Objective: Both rhino-orbital-cerebral mycosis and lethal midline granuloma (LMG) may result in midline destruction. LMG has now been generally considered as a natural killer/T cell lymphoma, nasal type (ENKTL-NT) with an association of EBV. Fungi have been detected from the diseased tissues now and then but are often considered as lymphoma-associated infections. We previously reported an ENKTL-NT case with Mucor irregularis, which played a causal role in the disease and was involved in the overexpression of Ki67 and CD56 in the mouse experiment.
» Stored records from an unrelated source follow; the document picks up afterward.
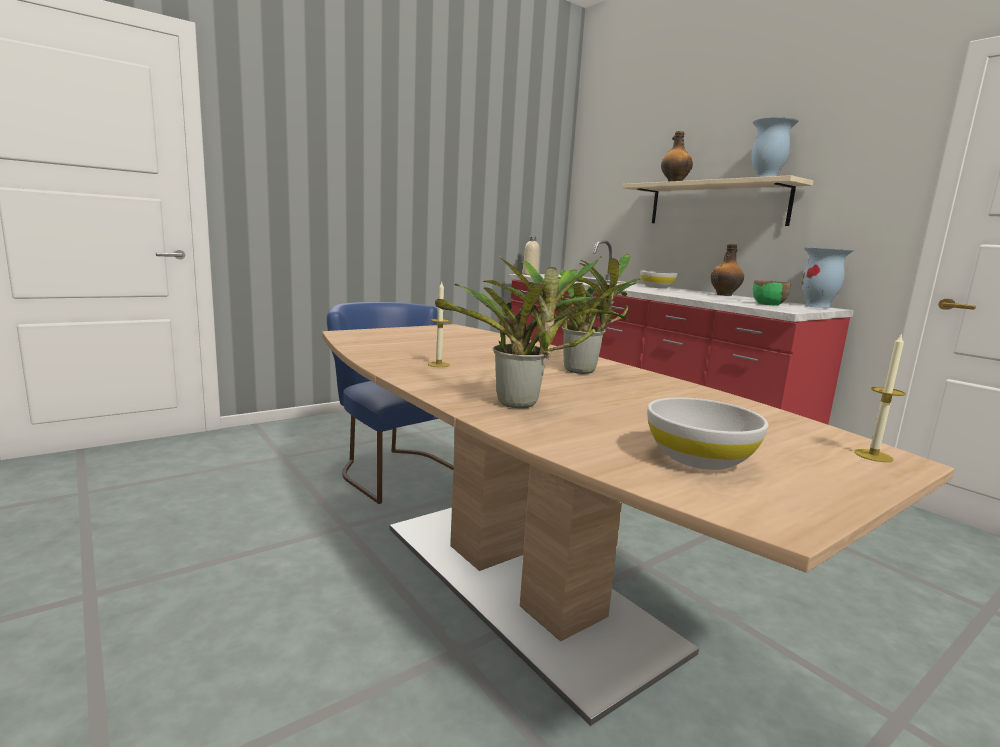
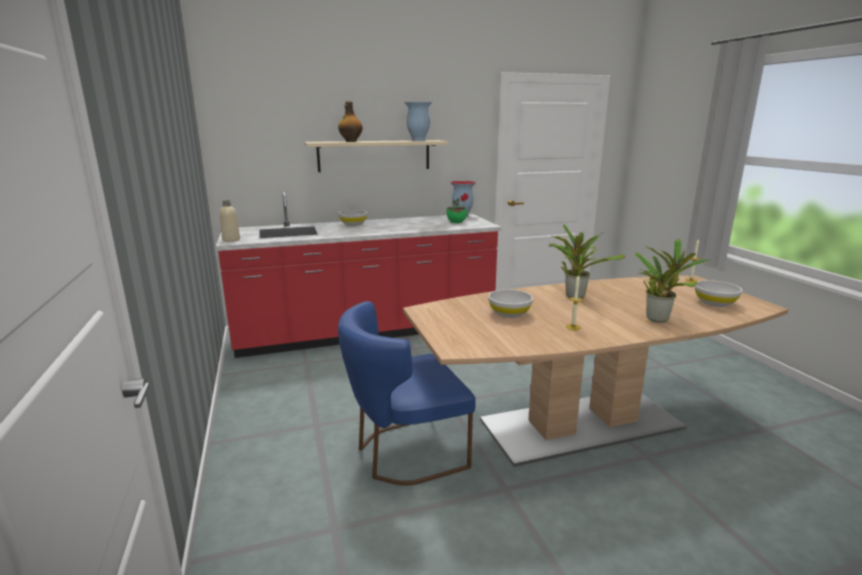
camera: 70 degrees left, 5 degrees up
bottle [710,244,744,296] -> none
none -> white bowl [488,289,533,318]

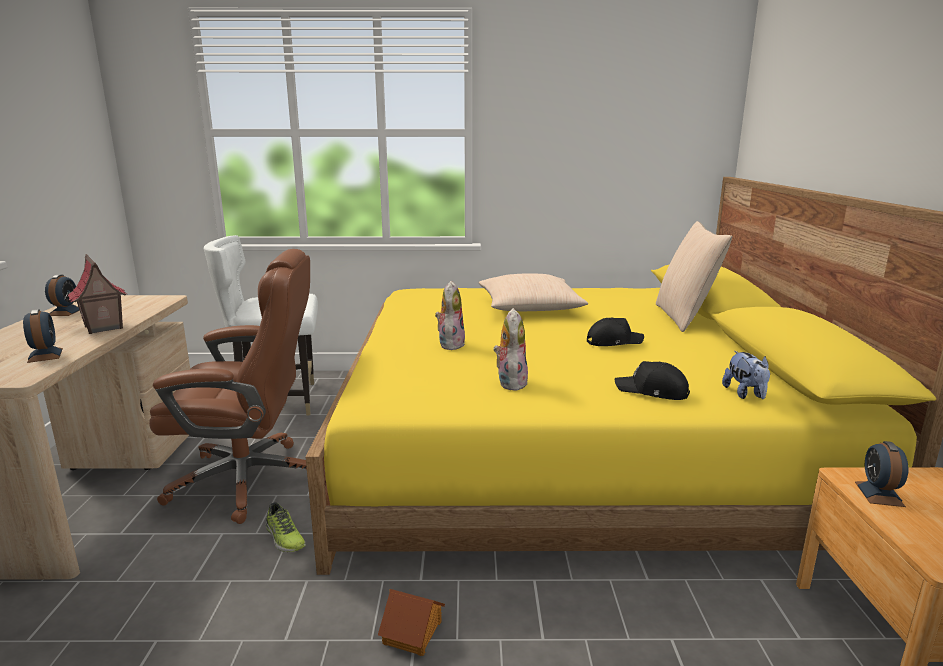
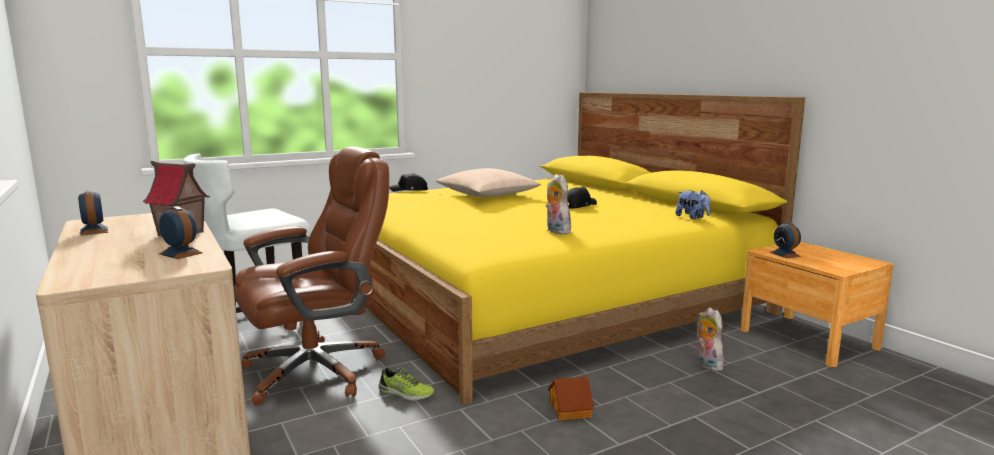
camera: 30 degrees left, 5 degrees down
plush toy [435,280,465,350] -> plush toy moved to [697,307,727,371]
black cap [615,361,690,400] -> black cap moved to [389,173,428,192]
beige pillow [656,221,732,332] -> none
The present study describes a chronic Rhizopus arrhizus infection with immunological parameters that are closely similar to LMG. We aim to explore the relationship of another Mucorales fungus, R. arrhizus, and LMG in a patient and in mice. Methods: Case study and mouse infection modules were designed for our observation. A 35-year-old man with midline face ulcers which was clinically suspected as LMG was selected. Biopsy specimens were sent for lymphoma diagnosis and microbiological detection. The isolated fungus was tested in an ICR mouse model for mycological and histological analyses. Results: Five tissue samples yielded Rhizopus arrhizus. In the pathology, characteristic inflammation, necrosis, and granulation with thin-walled hyphae are observed. Immunohistochemistry showed NK/T cell infiltration (CD3+, CD8+, TIA1+, GZMB+, PRF+, individual CD56+) with hyperplasia (Ki67+) and angioinvasion. The patient recovered completely with amphotericin B. In the murine experiment, R. arrhizus caused angioinvasion with NK/T cell infiltration (CD3+, CD56+, TIA1+, GZMB +, PRF+) with proliferation (Ki67+) and was re-isolated from the infected host. Conclusions: We here describe a mid-face destruction patient, which was diagnosed by the top pathologists in China according to the current criteria of NK/T cell lymphoma, with a negative result for EBV and positive result for R. arrhizus. With a then developed mouse experiment, the R. arrhizus in the diseased lesions was responsible for the NK/T cell infiltration (CD3+, CD8+, CD56+, TIA1+, GZMB+, PRF+), proliferation (Ki67+), and angioinvasion, suggesting another fungal etiological agent for LMG, which could be eradicated with amphotericin B. Limitations: The sample size is not sufficient for statistical analysis. However, our findings are suggestive for the role fungus plays in LMG.